_Information_
********************
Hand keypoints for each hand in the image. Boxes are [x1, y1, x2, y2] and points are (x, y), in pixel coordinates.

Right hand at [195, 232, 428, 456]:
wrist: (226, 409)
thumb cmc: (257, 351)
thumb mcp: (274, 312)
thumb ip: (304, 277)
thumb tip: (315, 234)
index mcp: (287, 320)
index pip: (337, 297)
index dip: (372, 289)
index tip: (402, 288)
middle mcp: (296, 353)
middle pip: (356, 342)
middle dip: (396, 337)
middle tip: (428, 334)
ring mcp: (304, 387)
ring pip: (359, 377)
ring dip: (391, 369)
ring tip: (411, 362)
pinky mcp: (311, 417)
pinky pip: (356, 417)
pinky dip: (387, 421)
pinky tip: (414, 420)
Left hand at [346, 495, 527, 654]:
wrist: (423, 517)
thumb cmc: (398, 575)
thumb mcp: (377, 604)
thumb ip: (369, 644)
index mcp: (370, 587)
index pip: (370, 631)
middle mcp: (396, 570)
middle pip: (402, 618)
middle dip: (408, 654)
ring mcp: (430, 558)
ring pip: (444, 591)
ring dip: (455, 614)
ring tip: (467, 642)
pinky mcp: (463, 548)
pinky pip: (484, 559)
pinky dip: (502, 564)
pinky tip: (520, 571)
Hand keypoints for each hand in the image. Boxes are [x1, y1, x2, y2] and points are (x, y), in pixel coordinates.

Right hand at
********************
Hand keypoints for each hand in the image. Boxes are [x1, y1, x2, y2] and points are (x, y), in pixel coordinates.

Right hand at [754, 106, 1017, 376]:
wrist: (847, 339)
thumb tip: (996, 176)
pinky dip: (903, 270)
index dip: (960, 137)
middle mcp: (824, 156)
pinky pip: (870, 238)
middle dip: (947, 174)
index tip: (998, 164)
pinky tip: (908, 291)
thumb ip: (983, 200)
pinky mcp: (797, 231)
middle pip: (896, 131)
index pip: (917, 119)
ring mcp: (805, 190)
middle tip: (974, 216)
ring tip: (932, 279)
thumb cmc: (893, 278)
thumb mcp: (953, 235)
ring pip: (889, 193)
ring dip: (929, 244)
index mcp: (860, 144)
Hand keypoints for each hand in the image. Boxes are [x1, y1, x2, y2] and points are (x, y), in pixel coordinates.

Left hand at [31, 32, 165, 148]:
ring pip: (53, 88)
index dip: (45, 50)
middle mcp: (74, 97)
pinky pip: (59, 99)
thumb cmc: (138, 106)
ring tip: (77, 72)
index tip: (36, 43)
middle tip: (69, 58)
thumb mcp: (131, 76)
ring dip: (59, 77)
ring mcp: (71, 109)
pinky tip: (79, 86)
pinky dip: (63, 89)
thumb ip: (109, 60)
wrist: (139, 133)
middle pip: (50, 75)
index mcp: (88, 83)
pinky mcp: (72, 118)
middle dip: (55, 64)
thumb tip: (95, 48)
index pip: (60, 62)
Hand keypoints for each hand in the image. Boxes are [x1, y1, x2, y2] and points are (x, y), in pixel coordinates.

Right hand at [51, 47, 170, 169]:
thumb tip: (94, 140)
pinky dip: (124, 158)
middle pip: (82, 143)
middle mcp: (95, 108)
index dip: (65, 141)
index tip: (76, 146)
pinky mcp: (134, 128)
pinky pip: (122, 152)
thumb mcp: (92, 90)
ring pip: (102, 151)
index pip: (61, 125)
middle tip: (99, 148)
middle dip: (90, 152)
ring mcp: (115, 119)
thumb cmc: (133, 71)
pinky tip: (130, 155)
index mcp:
********************
_Assignment_
Copy out precisely the lines from the line with "thumb cmc: (138, 106)" to the line with "middle dip: (55, 64)" in the material above, including those two lines and omitting all the rest.

_Answer space_
thumb cmc: (138, 106)
ring tip: (77, 72)
index tip: (36, 43)
middle tip: (69, 58)
thumb mcp: (131, 76)
ring dip: (59, 77)
ring mcp: (71, 109)
pinky tip: (79, 86)
pinky dip: (63, 89)
thumb ip: (109, 60)
wrist: (139, 133)
middle pip: (50, 75)
index mcp: (88, 83)
pinky mcp: (72, 118)
middle dip: (55, 64)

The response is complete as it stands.